*** Opening of TEXT UNDER STUDY ***

23. The wider food security issue has tended to subsume the continued debate on making the Uruguay Round decision on NFIDCs (see Annex) more operational. Pressure to cope with short-term, food shortages through grant-based food aid remains. A number of competitive developing-country agricultural exporters have argued that attempts to enhance domestic production in NFIDCs will be frustrated so long as dumped, subsidised exports are distorting world trade.

IX. Export Subsidies - A Broader Agenda This Time

24. Proposals on export subsidies predictably included calls for their complete elimination (Cairns Group and US) - in the case of Cairns, with a 50 percent 'down payment' at the front end of a 6-year elimination programme. As discussed above, the Doha Declaration envisages a 'phasing out' at some point.

25. Developing countries have pointed to the apparent unfairness of the current agreement in permitting countries which had previously subsidised some of their exports to continue doing so - albeit with reduction commitments - while developing countries have no right to start. India, the ASEAN countries and a number of other developing countries have proposed reversing that situation, eliminating export subsidies for developed nations while allowing developing countries some limited flexibility to employ them.

26. India and others also emphasise that even if export subsidies are disciplined, exports are still being supported by other policies in the industrial countries. With this, the European Communities, Japan, Korea and other more defensive WTO members agree. Indeed, the EU has repeatedly insisted that while it is willing to talk about deeper limits on subsidies, other support policies must also be covered.

*** Close of TEXT UNDER STUDY ***

HOW TO COMPLETE THIS TASK -
Continue the text on WTO agricultural export subsidies from its final sentence, as the next passage.

*** Opening of INFORMATION SHOWN ***

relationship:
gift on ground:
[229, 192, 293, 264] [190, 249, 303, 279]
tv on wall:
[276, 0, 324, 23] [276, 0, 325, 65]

*** Close of INFORMATION SHOWN ***

REPLY -
27. The US tends to be the main target since it is a major user of two principal support tools: officially guaranteed export credits (on which the OECD has been seeking an agreement for some years, without much success) and food aid. With respect to the latter the most common charge is that the US appears to resort to its food assistance programmes when its domestic prices are low (and stocks high) rather than when world commodity prices are high and the need in poor countries is the greatest. A third object of attention in the context of export supports is the activities of state-trading enterprises - marketing bodies that are most active in countries like Canada, Australia and New Zealand. Another issue is that of export taxes and restrictions that impact on the food security concerns of countries like Japan, Korea and Switzerland. Each of these different measures that serve to support exports, and the potential for disciplining them, have been the subject of extensive examination in the second phase of talks.

X. Domestic Support - More 'Boxes' or Less

28. Most work to date in the field of domestic support has focused on the future of the 'Blue Box' and the 'Green Box' as well as well as the proposed addition of a 'Development Box' (see above). Proposals from the Cairns Group, the US, and a number of developing countries have sought the abolition of the 'Blue Box' altogether. This is opposed by the European Union, which insists the mechanism is necessary for the continuation of its domestic reforms. Apart from the EU and Japan, four European countries are current users of this box (Iceland, Norway, Slovak Republic and Slovenia).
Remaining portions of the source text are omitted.